Rozdział 3

23 7 0
                                    

Alice

Siedziałam na ławeczce, beznamiętnie wpatrując się w małego chłopczyka, który przyszedł z mamą pobawić się w piaskownicy. Nie mogłam oderwać wzroku od ich uśmiechów. Wyobraziłam sobie, że to ja i mama bawimy się razem w piaskownicy kilka lat temu, kiedy byłam jeszcze mała, a problemy nie doskwierały mi na każdym kroku. Miałam ochotę teraz wtulić się w kogoś i poczuć ciepło bliskiej mi osoby. Chciałabym w końcu potrafić uwierzyć, że będzie wszystko dobrze i, że kiedyś znów będę szczęśliwa, tak jak dawniej.

Nawet nie zauważyłam kiedy łza pociekła po moim zimnym policzku. Starałam się jakoś oderwać wzrok od mamy i dziecka, lecz nie mogłam. Czułam ich więź, która jest silna i nigdy nic jej nie rozerwie. W tym momencie w środku wręcz błagałam o pomoc.

-Alice!

Głośny krzyk wyrwał mnie z zamyślenia. Dopiero teraz usłyszałam hałas, który dochodził z podjazdu. Spojrzałam w tamtą stronę i zobaczyłam Lewisa. Siedział na motorze i patrzył w moją stronę. Nie o taką pomoc błagałam.

-Porozmawiamy?- posłał niepewny uśmiech.

-Nie martw się, nie pójdę do dyrektora i o niczym nie powiem, jeśli o to ci chodzi, nie jestem taka, a po drugie to przecież by zniszczyło twoją opinię idealnego chłopca.- powiedziałam bez jakich kolwiek emocji. W środku również czułam palącą pustkę. -Jak i również reputację Jennifer.

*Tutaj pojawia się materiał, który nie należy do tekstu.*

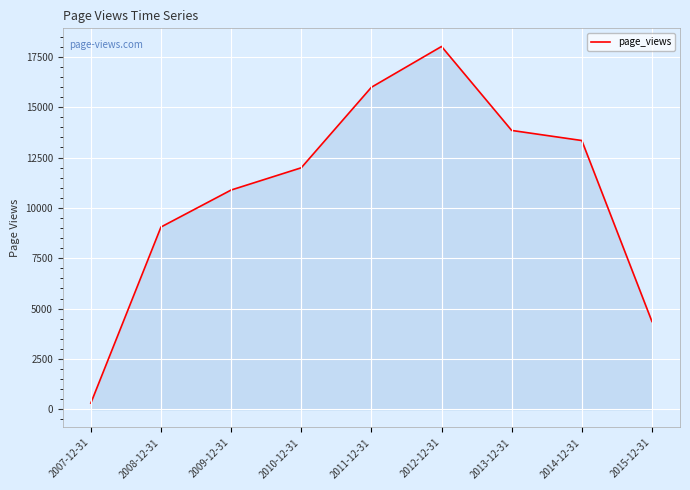

How many interior local peaks (higher than both neighbors) does the data have?

1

Podrapał się po karku i spuścił wzrok na chodnik. Zapanowała chwilowa cisza, którą po chwili znów przerwał.

-Nie chodzi o to.- zsiadł ze swojego motoru, który połyskiwał czarnym lakierem i podszedł do mnie. Wyjął zza pleców mój płaszcz i położył mi na kolanach. -Jest zimno, ubierz go.- powiedział spokojnym tonem.

-Dziękuję.- ubrałam płaszcz i natychmiastowo poczułam, jak robi mi się cieplej.

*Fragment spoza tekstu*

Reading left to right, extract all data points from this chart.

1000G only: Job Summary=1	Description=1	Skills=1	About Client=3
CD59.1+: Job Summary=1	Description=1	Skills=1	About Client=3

-Więc... Zgodzisz się porozmawiać z takim dypkiem jak Lewis Evans?- patrzył na mnie z nadzieją.

-A o czym ten dupek chce porozmawiać?- uniosłam brew i założyłam swoje ciemne, brązowe włosy za ucho.

-O dzisiejszym dniu.

-Jeśli chcesz mi spróbować wmówić, że Jennifer jest miła i da się z nią mądrze porozmawiać, to możesz już jechać.

Brunet zaśmiał się i przeczesał włosy dłonią.

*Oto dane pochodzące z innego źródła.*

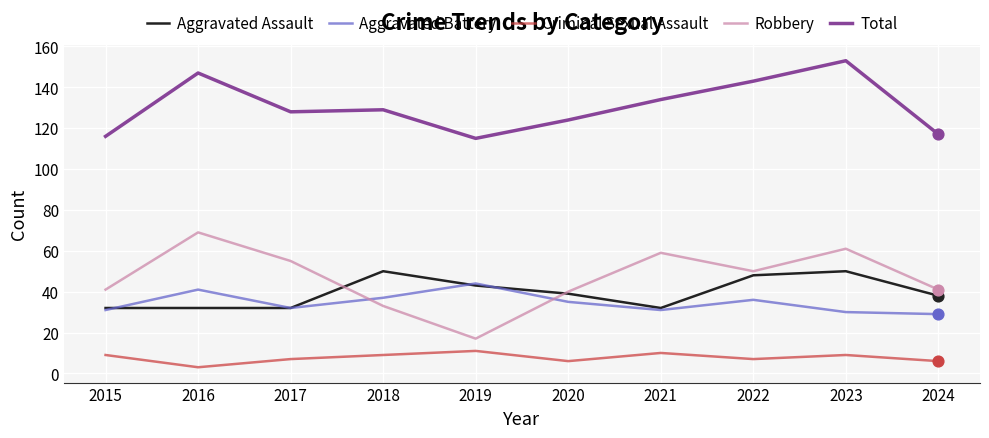

At which category is the sum across all series the highest?

2023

-Obiecuję, że do tego nie dojdzie.- uśmiechnął się. -Więc jak będzie?

Przez chwilę wpatrywaliśmy się w siebie w ciszy, kiedy ja zastanawiałam się co odpowiedzieć chłopakowi. Nie wiedziałam co po nim się spodziewać, jak i po naszej rozmowie. Jednak ciekawiło mnie co chce mi powiedzieć.

-Dobrze, więc mów co masz do powiedzenia.

Lewis odwrócił się i ruszył w stronę motoru. Uniosłam brew, zdziwiona i wstałam z ławeczki.

-Co robisz?

-Chyba nie myślałaś, że będziemy rozmawiać tutaj?

-Nie do końca rozumiem.- wstałam z ławeczki i podeszłam do niego bliżej. Brunet usiadł na motorze i posłał mi delikatny uśmiech. - Że...na motorze? Nie ma mowy. Nie wsiądę z tobą na to.

-Zaufaj mi. Obiecuję, że nic ci się nie stanie.- uśmiechnął się, pokazując swoje białe zęby. -Mam dla ciebie kask. To propozycja nie do odrzucenia.

Tak właściwie to nic nie miałam do stracenia. Obejrzałam się za siebie, okazało się, że zostaliśmy sami.

-Chyba jesteś na mnie skazana.- nałożył mi kask i pomógł wsiąść na motor. Oplotłam swoje ręce wokół jego pasa, wtulając się w jego skórzaną kurtkę.